(Stored data entries)

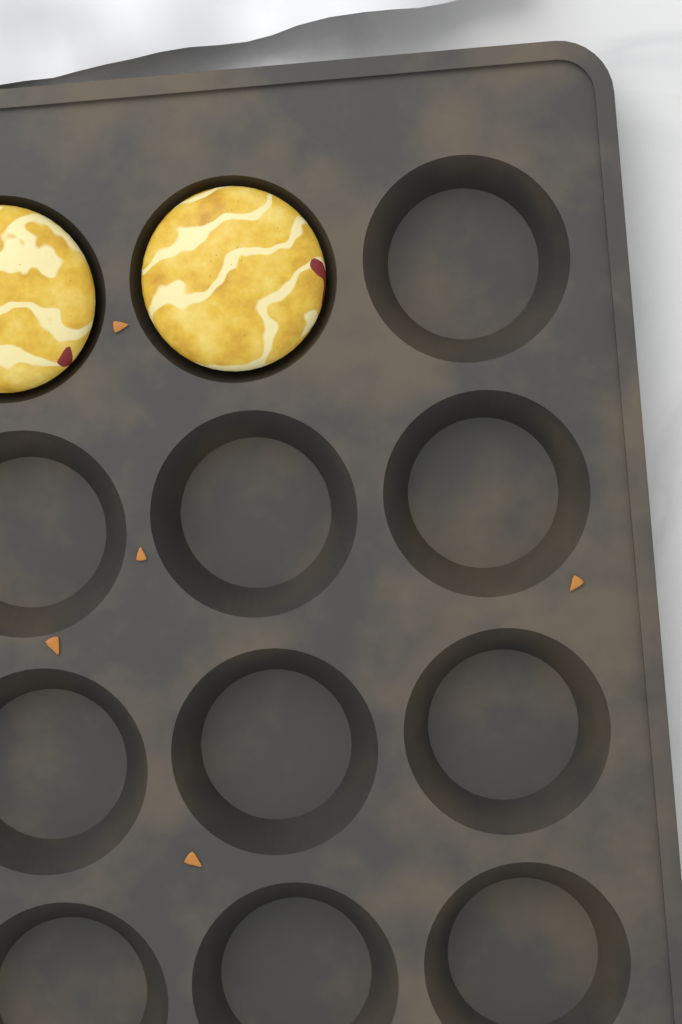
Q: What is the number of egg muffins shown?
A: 2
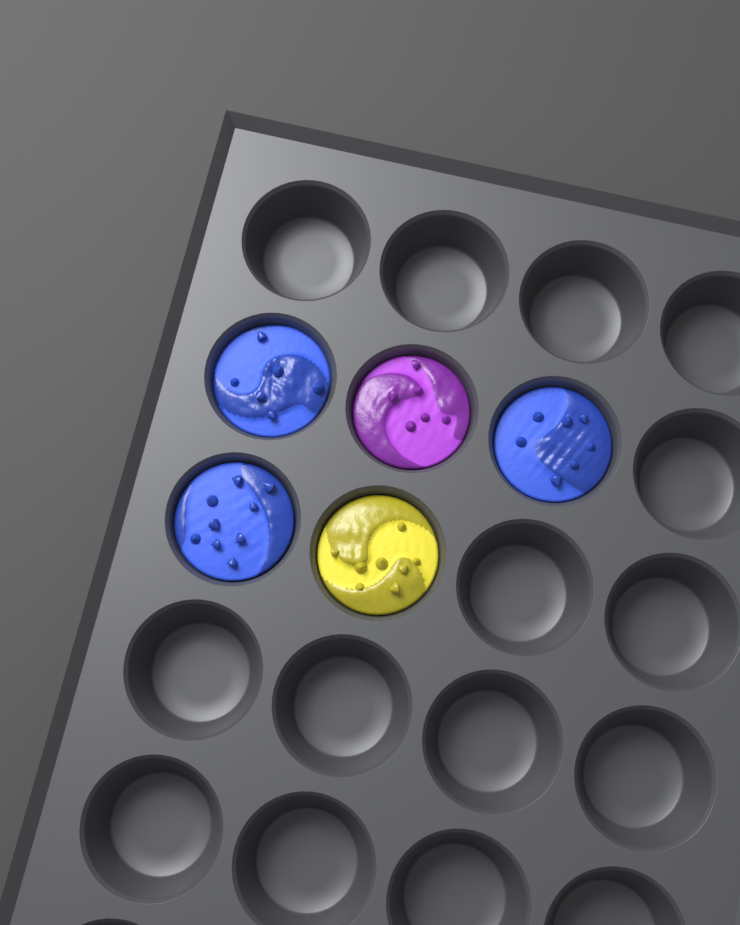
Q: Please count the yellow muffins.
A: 1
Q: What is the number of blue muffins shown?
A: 3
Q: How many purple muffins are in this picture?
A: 1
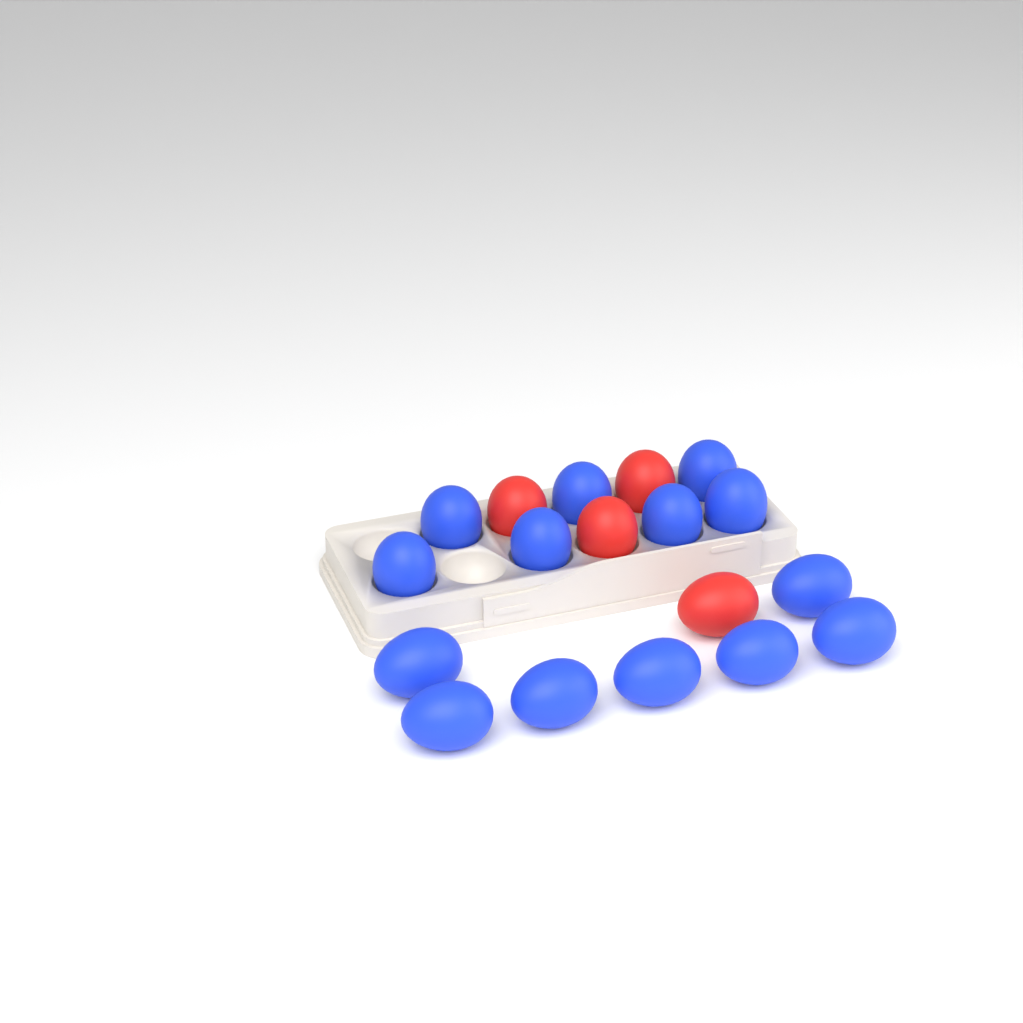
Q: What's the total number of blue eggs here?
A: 14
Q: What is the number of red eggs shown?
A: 4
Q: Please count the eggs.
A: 18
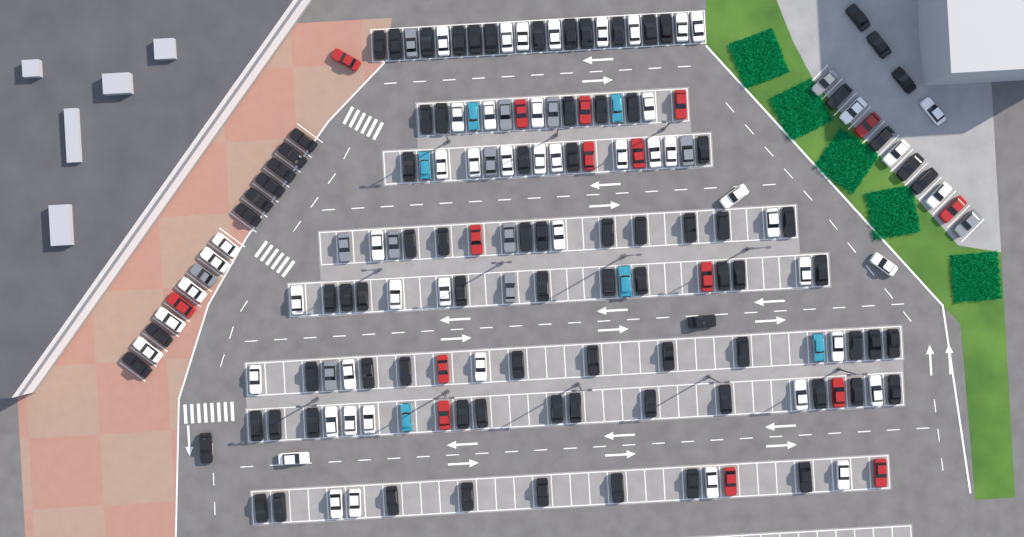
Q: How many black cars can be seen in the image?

#### [Do this]
Rewrite all of the data above, changing every "muffins" to "cupcakes" and keeping everything else the same. Leave out the picture lines.

#### [Exercise output]
Q: What is the number of egg cupcakes shown?
A: 2
Q: Please count the yellow cupcakes.
A: 1
Q: What is the number of blue cupcakes shown?
A: 3
Q: How many purple cupcakes are in this picture?
A: 1
Q: What's the total number of blue eggs here?
A: 14
Q: What is the number of red eggs shown?
A: 4
Q: Please count the eggs.
A: 18
Q: How many black cars can be seen in the image?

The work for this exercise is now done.